Since the graviton idea seems quite well accepted (I've seem people say that theoretically it is fine, it just hasn't been detected), I believe these questions have plausible answers at least.
 A: Gravitons are a result of direct application of perturbative quantization to General Relativity. Because both perturbative QFT and GR are concise and renowned physical theories which have been checked in numerous experiments, there's little doubt that gravitons show up when we do high-energy (compared to the LHC, but low-energy compared to Planck scale) experiments with gravity.
In perturbation theory, one is always interested in small perturbations of the field around the mean value given by the classical solution. GR is no exception; in the approximation of perturbative theory we model the spacetime metric as
$$ g_{\mu \nu} (x) = \eta_{\mu \nu} + h_{\mu \nu} (x) $$
for small $h$, and work in powers of $h$. Note that this breaks background independence and the geometrical interpretation of GR, but we shouldn't expect an approximation to preserve it.
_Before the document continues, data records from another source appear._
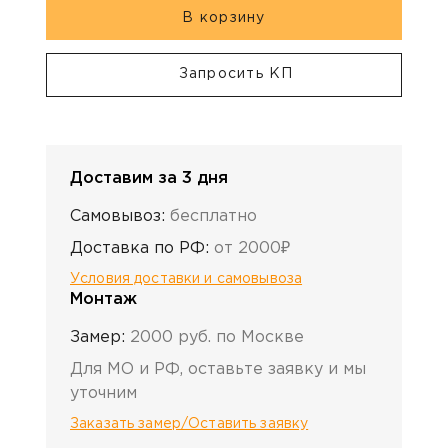
В корзину
Запросить КП
Доставим за 3 дня
Самовывоз:
бесплатно
Доставка по РФ:
от 2000₽
Условия доставки и самовывоза
Монтаж
Замер:
2000 руб. по Москве
Для МО и РФ, оставьте заявку и мы
уточним
Заказать замер/Оставить заявку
We know that perturbative quantum General Relativity is nonrenormalizable. From the Wilsonian point of view, this pretty much means that there's a domain of applicability beyond which it can no longer be trusted. This domain has always been identified with the Planck scale.
To summarize: perturbative quantum General Relativity is widely believed to be a valid description of the gravitational force in the low-energy regime, and it models the gravity field with particles called gravitons. Classical General Relativity is another approximation, which models the same field in a slightly different regime (strong but classical gravitational fields).
If any, gravitons play an interesting role in most of the quantum gravity models that we have today: they serve as a kind of sanity check. A sensible quantum gravity theory should give General Relativity in the classical limit and perturbative GR with gravitons in the limit of small geometry fluctuations. Both String Theory and Loop Quantum Gravity give gravitons in some limit.